Minimizing cost of transaction for the seller
One of the core challenges an M&A throws up is in taxation. A company can be acquired via multiple structures including full-stock sale or just selling its IP. Both come with their own set of tax challenges, including corporate tax, GST, and dividend tax. Determining the best deal structure to optimise tax savings is an important aspect to be cognizant of when executing M&A deals.
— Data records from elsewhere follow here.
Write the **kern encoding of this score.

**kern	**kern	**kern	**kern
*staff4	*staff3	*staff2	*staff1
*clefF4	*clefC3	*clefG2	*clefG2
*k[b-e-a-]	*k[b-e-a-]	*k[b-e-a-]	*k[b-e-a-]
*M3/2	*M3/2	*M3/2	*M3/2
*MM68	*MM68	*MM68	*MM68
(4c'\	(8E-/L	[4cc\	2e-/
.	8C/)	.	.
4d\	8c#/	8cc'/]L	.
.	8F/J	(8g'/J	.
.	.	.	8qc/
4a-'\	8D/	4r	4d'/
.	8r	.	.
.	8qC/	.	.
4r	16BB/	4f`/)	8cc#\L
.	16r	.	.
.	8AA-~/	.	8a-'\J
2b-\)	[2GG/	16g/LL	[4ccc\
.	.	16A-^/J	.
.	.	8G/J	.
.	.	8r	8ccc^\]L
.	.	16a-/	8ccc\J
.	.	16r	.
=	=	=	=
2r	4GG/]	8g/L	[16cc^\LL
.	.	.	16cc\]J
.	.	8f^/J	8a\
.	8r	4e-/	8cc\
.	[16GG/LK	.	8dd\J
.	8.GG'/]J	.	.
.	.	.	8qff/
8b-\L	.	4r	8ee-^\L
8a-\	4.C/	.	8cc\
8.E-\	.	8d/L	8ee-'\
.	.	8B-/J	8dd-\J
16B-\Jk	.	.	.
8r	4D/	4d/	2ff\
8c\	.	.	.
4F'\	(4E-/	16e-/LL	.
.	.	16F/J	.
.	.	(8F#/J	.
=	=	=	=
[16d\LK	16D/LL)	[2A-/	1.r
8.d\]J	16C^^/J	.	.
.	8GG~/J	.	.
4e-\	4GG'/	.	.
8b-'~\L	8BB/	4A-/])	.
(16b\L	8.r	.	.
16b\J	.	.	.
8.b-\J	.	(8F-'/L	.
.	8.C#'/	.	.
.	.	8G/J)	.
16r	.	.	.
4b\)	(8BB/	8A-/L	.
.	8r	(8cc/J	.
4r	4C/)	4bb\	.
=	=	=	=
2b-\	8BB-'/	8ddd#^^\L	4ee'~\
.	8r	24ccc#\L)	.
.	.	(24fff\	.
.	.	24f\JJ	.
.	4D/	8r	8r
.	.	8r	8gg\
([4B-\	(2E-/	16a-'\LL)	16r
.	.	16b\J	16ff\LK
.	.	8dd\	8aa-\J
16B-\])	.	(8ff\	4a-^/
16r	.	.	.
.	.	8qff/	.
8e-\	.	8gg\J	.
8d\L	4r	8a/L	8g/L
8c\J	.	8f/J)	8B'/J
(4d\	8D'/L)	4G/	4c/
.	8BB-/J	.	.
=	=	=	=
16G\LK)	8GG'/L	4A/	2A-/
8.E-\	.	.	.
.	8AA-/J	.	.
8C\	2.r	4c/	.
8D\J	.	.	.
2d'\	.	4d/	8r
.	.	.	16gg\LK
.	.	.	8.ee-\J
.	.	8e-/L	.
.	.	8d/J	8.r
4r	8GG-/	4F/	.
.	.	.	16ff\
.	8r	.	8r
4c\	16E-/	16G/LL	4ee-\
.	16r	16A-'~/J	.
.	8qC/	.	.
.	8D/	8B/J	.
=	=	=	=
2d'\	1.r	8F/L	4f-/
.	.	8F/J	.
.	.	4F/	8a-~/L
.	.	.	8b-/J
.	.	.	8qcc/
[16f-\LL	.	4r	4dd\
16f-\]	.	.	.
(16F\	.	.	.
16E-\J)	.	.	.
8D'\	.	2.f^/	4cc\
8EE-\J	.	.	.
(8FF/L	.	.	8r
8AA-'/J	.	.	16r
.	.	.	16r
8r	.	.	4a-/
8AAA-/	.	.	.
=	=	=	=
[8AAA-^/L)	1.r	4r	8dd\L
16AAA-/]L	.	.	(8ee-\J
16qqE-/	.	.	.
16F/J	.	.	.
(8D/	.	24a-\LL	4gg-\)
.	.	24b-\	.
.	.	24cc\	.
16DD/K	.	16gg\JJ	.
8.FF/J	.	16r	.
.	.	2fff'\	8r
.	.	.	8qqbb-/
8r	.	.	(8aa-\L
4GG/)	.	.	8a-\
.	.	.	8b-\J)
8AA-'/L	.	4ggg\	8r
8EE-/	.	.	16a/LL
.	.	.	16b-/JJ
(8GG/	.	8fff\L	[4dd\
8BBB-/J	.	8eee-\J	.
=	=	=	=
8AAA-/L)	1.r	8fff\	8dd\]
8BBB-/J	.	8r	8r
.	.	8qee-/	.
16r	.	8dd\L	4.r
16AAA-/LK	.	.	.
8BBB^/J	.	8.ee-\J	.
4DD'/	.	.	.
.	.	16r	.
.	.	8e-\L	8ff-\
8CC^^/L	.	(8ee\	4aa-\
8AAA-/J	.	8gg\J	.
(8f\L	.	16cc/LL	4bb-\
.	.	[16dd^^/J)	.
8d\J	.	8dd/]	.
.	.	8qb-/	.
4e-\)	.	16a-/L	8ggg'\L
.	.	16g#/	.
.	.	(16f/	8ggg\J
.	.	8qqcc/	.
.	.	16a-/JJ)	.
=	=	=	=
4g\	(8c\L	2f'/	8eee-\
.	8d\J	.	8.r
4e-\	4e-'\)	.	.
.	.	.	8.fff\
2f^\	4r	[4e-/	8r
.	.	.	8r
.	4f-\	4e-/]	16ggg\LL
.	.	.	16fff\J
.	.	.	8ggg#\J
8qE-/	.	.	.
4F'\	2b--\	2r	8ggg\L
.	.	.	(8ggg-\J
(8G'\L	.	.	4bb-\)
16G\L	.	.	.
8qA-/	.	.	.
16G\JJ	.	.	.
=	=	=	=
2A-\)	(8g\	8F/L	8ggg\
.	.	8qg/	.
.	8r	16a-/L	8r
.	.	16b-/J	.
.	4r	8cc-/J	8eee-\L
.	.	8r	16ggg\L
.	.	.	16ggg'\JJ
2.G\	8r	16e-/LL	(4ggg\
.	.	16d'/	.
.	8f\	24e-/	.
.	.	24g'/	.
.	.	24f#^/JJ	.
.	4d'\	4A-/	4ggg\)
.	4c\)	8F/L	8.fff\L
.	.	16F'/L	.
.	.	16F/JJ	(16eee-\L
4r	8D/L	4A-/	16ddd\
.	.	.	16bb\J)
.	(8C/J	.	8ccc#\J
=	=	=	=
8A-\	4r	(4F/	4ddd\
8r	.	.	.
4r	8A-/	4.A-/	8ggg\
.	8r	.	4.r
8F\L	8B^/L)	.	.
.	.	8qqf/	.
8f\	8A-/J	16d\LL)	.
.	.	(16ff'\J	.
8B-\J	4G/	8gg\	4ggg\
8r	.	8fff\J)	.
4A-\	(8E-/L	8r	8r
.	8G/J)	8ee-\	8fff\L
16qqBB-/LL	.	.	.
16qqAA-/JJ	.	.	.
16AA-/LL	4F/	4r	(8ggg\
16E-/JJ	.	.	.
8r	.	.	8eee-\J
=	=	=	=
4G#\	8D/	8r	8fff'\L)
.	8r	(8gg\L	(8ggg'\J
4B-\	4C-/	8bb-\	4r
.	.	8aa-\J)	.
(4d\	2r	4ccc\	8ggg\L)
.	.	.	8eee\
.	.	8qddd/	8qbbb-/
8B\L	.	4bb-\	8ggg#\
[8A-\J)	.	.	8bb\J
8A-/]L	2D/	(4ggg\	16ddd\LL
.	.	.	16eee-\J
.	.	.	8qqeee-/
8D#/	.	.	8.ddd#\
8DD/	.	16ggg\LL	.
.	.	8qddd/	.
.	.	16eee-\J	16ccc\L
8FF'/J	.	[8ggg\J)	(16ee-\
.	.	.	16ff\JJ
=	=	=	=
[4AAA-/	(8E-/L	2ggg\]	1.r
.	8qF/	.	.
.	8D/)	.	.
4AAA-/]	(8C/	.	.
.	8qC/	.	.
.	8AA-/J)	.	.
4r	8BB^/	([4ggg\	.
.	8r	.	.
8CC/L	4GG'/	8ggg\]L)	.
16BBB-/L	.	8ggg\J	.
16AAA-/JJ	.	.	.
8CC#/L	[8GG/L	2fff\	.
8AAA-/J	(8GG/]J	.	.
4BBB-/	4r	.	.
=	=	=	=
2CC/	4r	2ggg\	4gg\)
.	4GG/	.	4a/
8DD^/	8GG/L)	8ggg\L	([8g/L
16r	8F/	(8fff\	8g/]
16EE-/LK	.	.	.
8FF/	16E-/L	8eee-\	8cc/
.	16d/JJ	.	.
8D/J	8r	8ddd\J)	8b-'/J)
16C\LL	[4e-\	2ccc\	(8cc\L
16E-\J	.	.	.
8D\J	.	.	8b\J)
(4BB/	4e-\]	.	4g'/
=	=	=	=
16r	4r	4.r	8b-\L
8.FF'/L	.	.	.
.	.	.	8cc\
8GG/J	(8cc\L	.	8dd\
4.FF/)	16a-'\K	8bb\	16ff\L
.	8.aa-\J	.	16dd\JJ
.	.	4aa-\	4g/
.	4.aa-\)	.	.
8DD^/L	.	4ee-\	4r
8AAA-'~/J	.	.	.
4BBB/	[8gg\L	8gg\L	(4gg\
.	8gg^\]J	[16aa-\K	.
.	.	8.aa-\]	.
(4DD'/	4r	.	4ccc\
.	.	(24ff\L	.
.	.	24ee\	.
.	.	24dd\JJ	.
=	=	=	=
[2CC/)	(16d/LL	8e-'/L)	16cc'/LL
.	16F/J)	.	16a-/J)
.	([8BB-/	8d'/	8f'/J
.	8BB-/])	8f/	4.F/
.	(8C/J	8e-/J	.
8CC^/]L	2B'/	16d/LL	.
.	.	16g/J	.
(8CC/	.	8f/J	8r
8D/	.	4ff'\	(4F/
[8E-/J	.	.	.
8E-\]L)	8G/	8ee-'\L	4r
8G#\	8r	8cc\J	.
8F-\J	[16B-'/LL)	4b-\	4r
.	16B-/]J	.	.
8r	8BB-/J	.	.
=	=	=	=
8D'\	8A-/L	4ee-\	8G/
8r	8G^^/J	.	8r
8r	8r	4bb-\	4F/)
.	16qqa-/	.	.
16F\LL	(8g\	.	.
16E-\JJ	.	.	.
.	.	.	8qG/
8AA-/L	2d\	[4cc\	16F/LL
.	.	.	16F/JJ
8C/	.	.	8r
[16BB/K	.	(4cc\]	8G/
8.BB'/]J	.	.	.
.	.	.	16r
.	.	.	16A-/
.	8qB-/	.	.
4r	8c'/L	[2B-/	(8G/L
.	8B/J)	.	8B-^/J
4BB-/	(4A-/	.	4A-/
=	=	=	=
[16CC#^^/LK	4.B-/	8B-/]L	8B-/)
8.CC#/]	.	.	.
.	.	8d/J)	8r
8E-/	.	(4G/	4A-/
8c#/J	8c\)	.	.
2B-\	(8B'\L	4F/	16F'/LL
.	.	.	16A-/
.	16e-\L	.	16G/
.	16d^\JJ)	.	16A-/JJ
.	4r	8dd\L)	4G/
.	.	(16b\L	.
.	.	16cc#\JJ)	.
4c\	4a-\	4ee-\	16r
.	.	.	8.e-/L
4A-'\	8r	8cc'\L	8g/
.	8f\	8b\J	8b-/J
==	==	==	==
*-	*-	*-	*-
Seller should keep a clean book of accounts
It would pay to note that compared to the deal structuring process, the time taken to undertake financial due diligence takes longer. In order to temporally streamline the task, the acquired company should work on maintaining a paper trail for all the financial transactions it has undertaken. Every transaction that the seller company has undertaken should be easily traceable and agreements should tie in with billings and cashflow and adequately reflected in the seller’s bank account. A robust MIS helps maintain proper financial hygiene and record detailed financial statements.
Work with professionals
It is imperative to engage with sound M&A professionals who can completely guide companies on their transaction process. Both bankers and lawyers, who have worked on M&A deals before, need to be duly hired. They work with companies on the entire transaction journey, creating options on potential buyers/ sellers, evaluating the synergies and therefore relative valuation with a keen focus on maximising it, forming a valuation negotiation strategy and creating a commercial structure covering the valuation and other intangible aspects of the transaction. Working with professionals ensures that the transaction process is smooth and is expedited in the minimum time.
Is it worth it?
Yes! M&As help companies expand their product portfolio, geographic reach, and further achieve backward or forward integration along their supply chains. A few important points should always solicit full vigilance when executing these transactions. Being very clear with the goals of an M&A on either side, engaging with a sound banker, and ensuring team alignment on either side are imperative from a synergistic point of view. Founders should also try to gain clarity on the time required for executing a transaction, be prepared for fluctuations in valuation and maintain an accurate and comprehensible MIS. These factors working in combination should pave the way for a successful transaction creating tangible and intangible value benefitting all stakeholders.